• Passage:

In this respect, the clamping unit preferably has a hydraulically releasable plate spring packet for clamping the wheel flange and bearing inner ring. The advantage of a plate spring packet is that a high axial force can be generated in a compact space and it therefore lends itself well to generating the high axial forces corresponding to those subsequently prevailing on the vehicle in the situation where the wheel bearing is fitted in the wheel support. The advantage of being able to release the plate spring packet of the clamping unit hydraulically is that the hydraulic pressure is applied only to release the clamping unit (during loading and unloading of the clamping unit), whereas the actual operation of machining the wheel flange can take place under a constant spring force of the plate spring packet and without the need to supply hydraulic pressure.

Based on another preferred embodiment of the invention, the clamping device has a support unit connected to the machine frame in a defined position. The support unit is used as a means of (temporarily) exactly supporting and hence securing the aligning unit in the relative position with respect to the processing machine corresponding to the subsequent aligned position of the wheel bearing, wheel flange and wheel support. The support unit therefore temporarily aligns the aligning unit so that the aligning surface of the aligning unit is aligned exactly parallel with the tool feed plane. Due to the fact that the clamping device is connected to the machine frame in a defined manner, the (known) position of the tool feed plane (relative to the machine frame) is therefore transmitted via the aligning unit to the support unit. In other words, the aligning unit can be (temporarily) positioned by means of the aligning unit so that the aligning surface of the aligning unit is aligned exactly parallel with the tool feed plane.

• Goal of the exercise: Reproduce, word for word, the part of the passage on clamping the wheel flange that opens with the words containing "In this respect, the" and closes with "supply hydraulic pressure.".

• Dataset extract:
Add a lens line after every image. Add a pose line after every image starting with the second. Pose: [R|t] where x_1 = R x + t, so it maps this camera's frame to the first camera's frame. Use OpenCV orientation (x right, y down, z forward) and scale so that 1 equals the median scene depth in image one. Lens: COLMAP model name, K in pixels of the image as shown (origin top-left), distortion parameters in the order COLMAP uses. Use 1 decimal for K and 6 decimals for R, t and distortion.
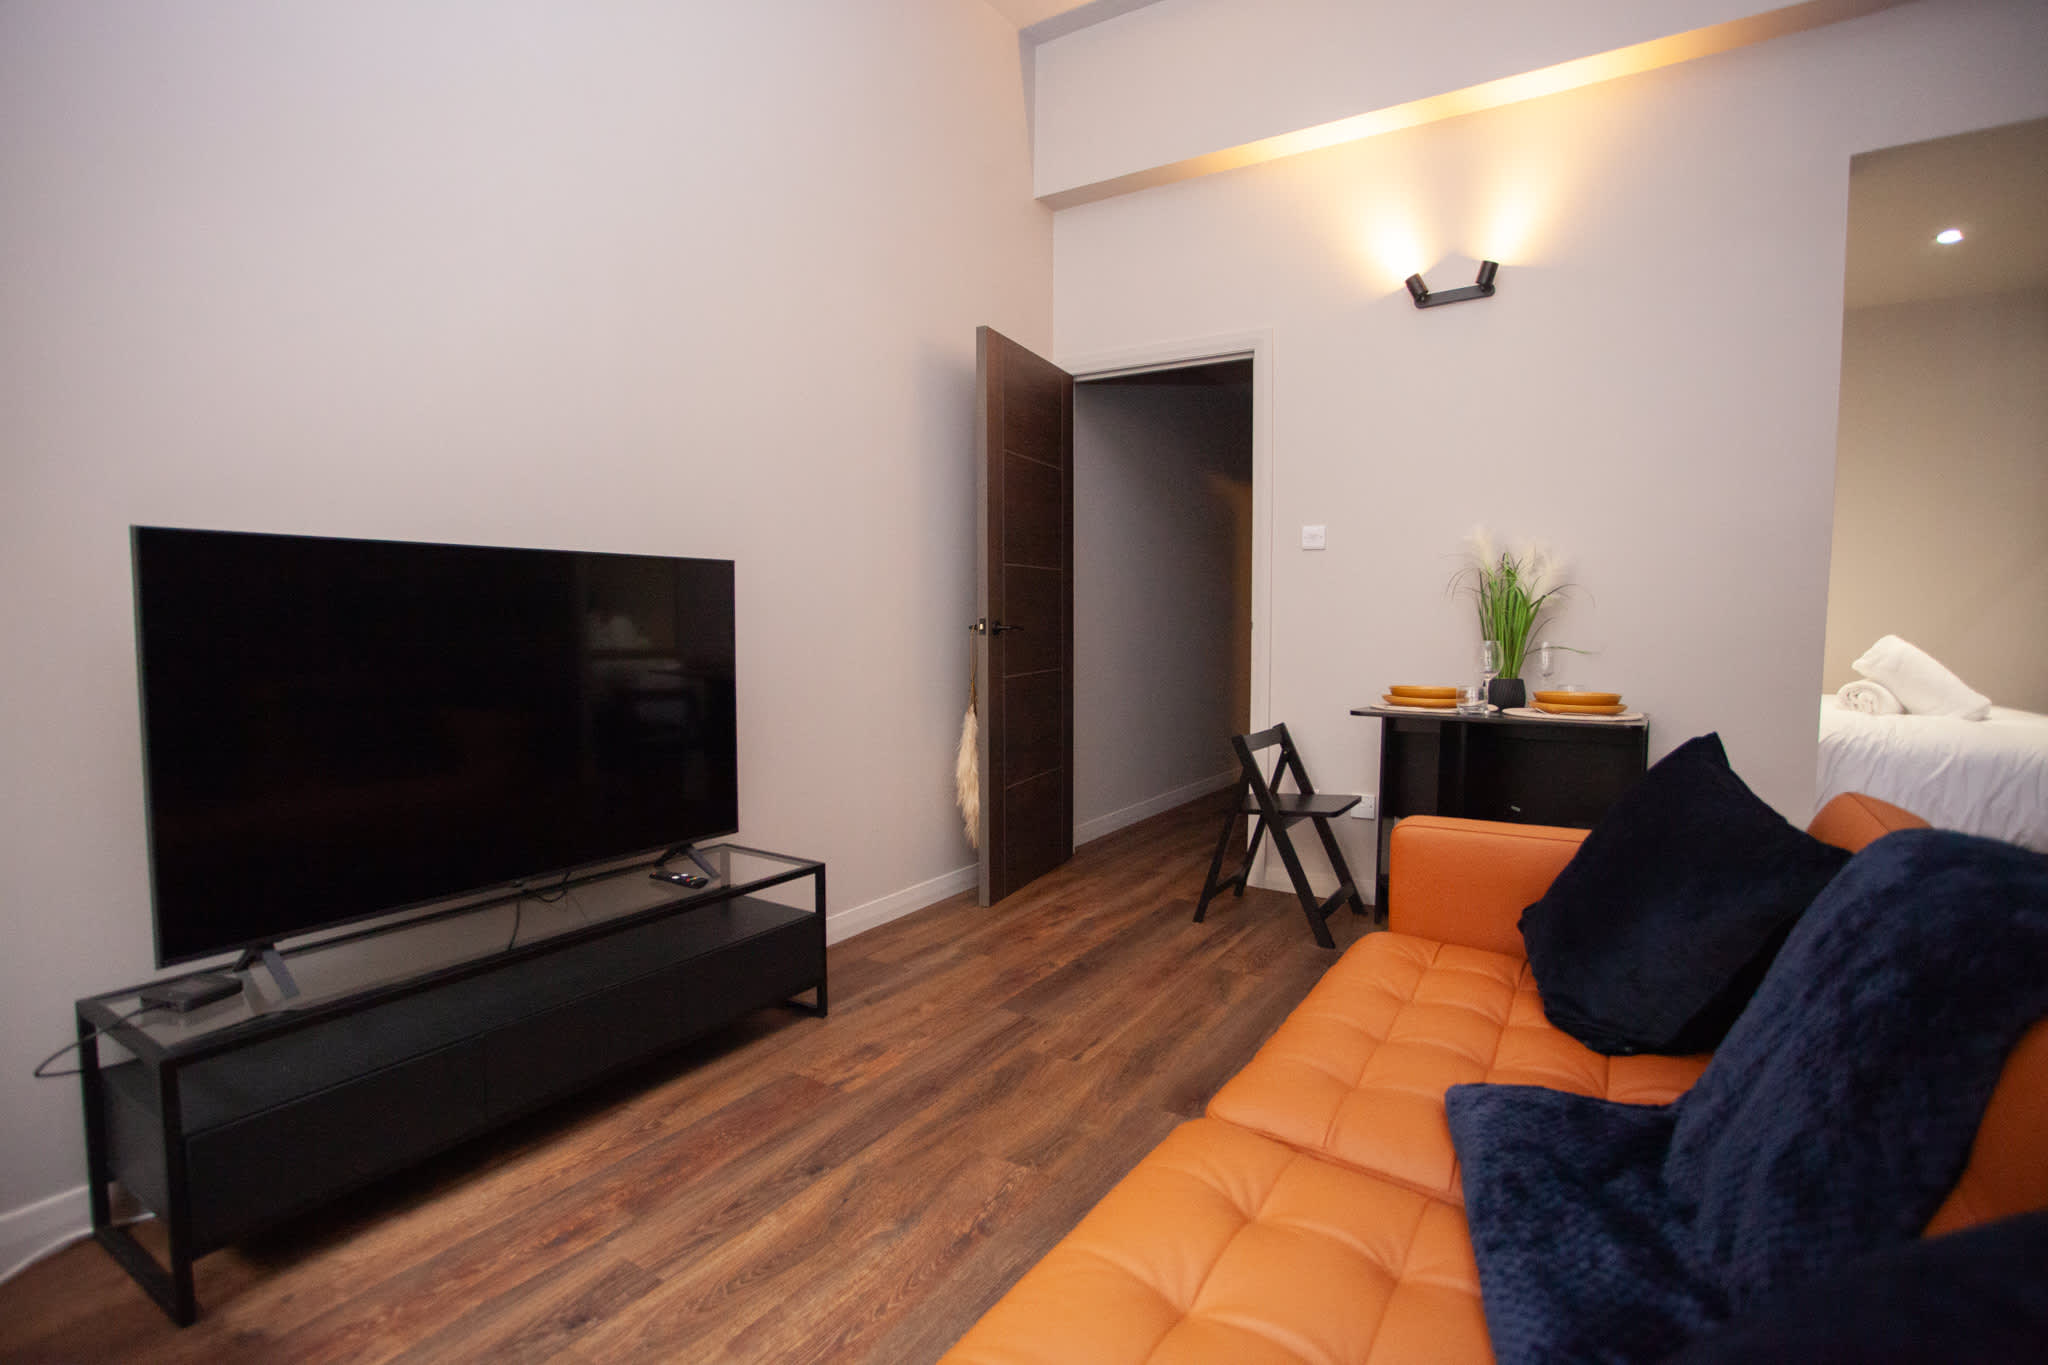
lens RADIAL K [[1003.3, 0, 1013.9], [0, 1003.3, 684.8], [0, 0, 1]] dist [-0.066449, 0.032245]
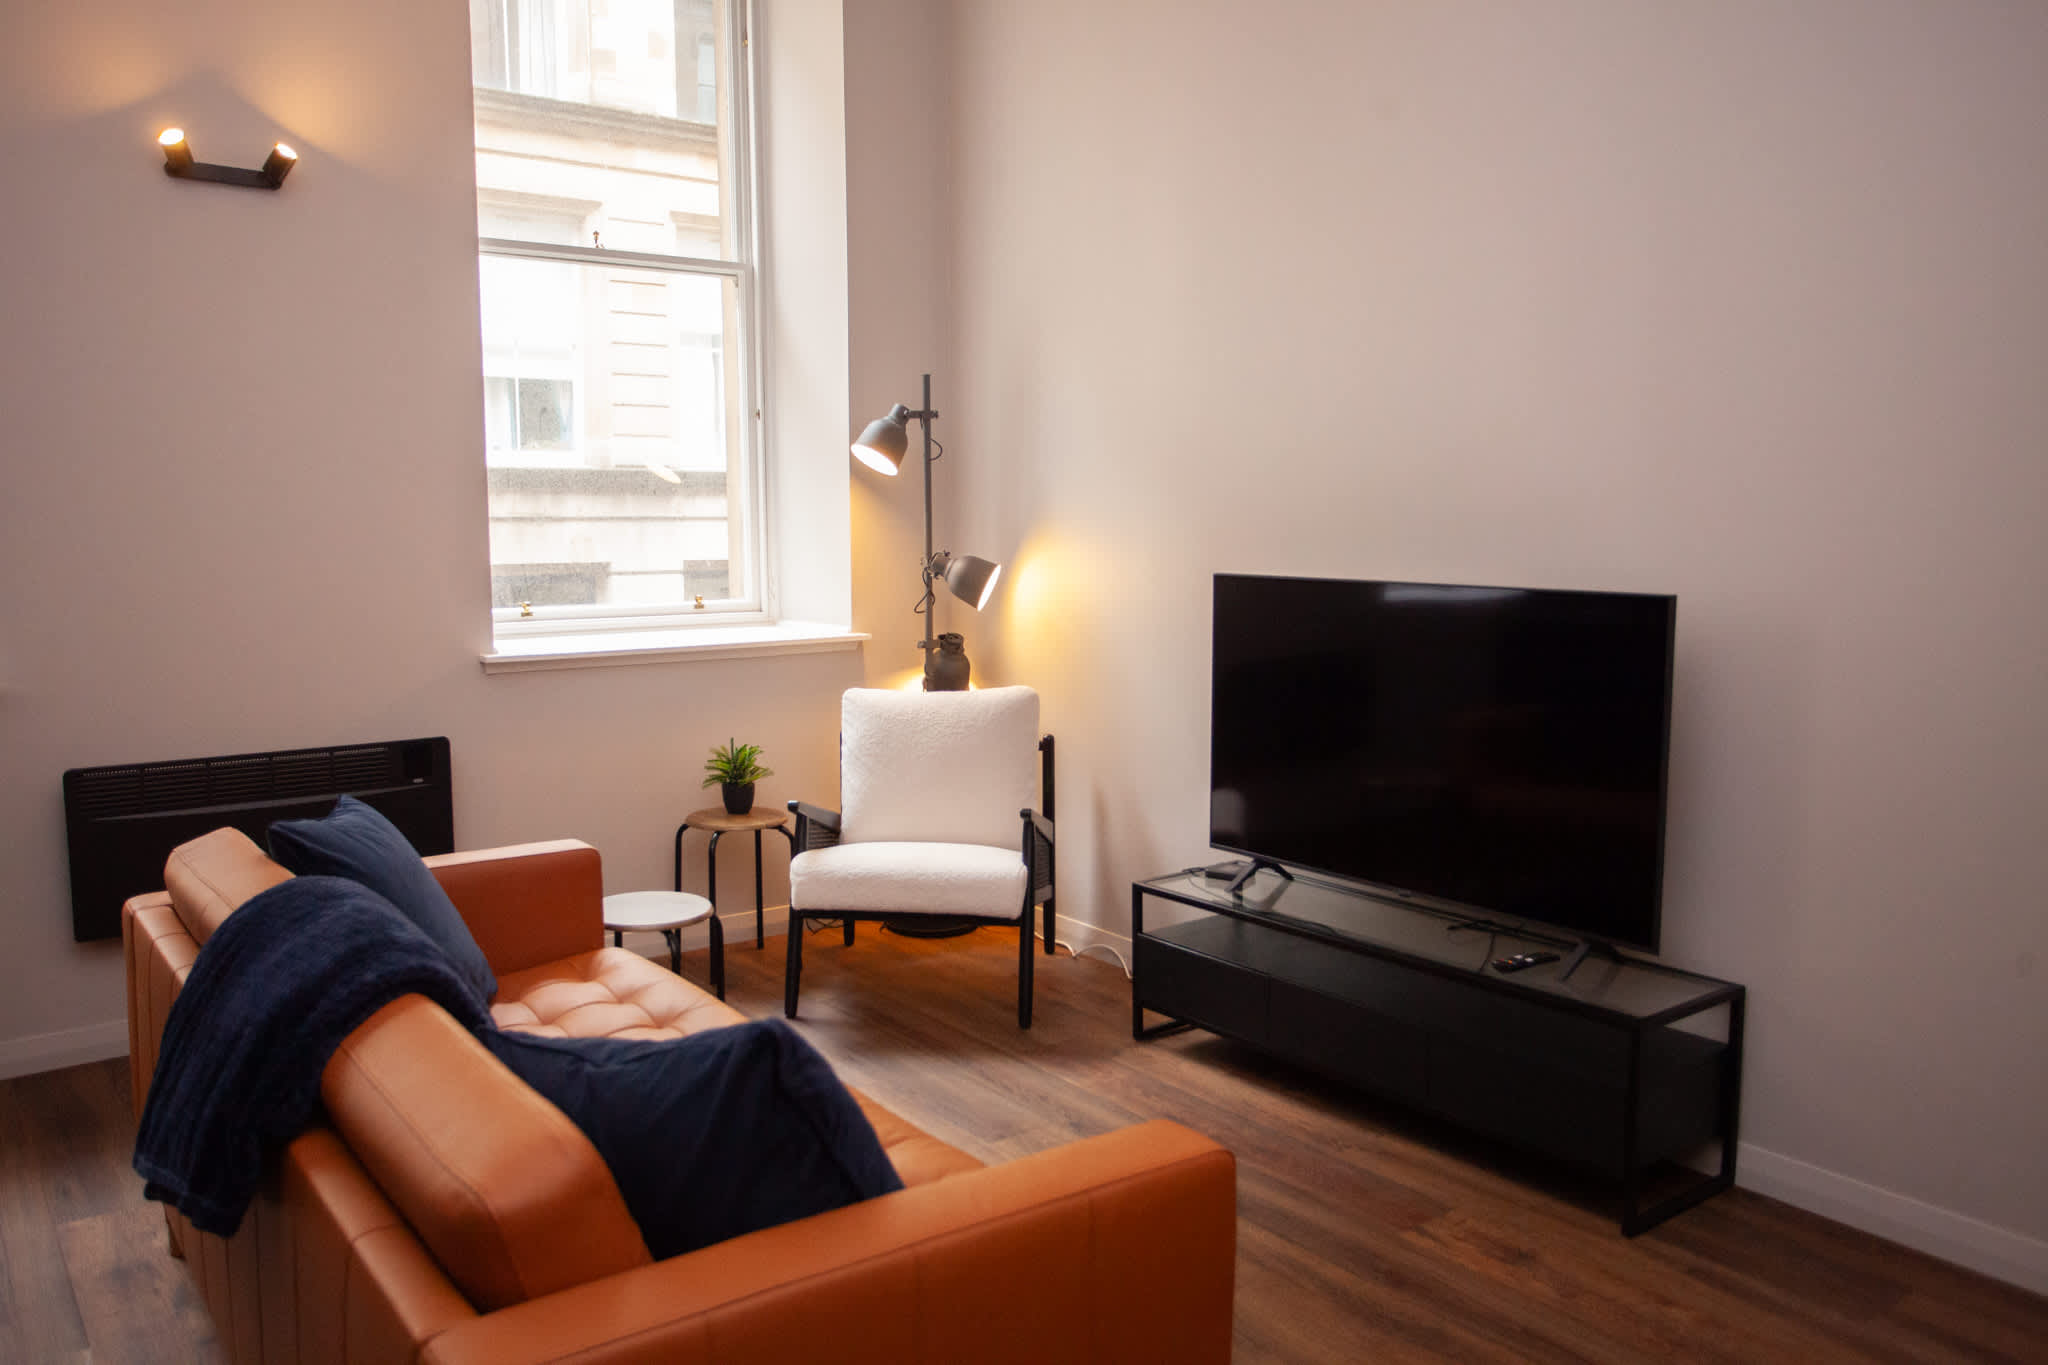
lens RADIAL K [[1561.8, 0, 1021.0], [0, 1561.8, 688.2], [0, 0, 1]] dist [-0.050472, 0.088654]
pose [[-0.349355, 0.104009, -0.931200, 0.823293], [-0.066886, 0.988516, 0.135505, -0.153074], [0.934600, 0.109623, -0.338386, 0.791931]]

• Final answer:
In this respect, the clamping unit preferably has a hydraulically releasable plate spring packet for clamping the wheel flange and bearing inner ring. The advantage of a plate spring packet is that a high axial force can be generated in a compact space and it therefore lends itself well to generating the high axial forces corresponding to those subsequently prevailing on the vehicle in the situation where the wheel bearing is fitted in the wheel support. The advantage of being able to release the plate spring packet of the clamping unit hydraulically is that the hydraulic pressure is applied only to release the clamping unit (during loading and unloading of the clamping unit), whereas the actual operation of machining the wheel flange can take place under a constant spring force of the plate spring packet and without the need to supply hydraulic pressure.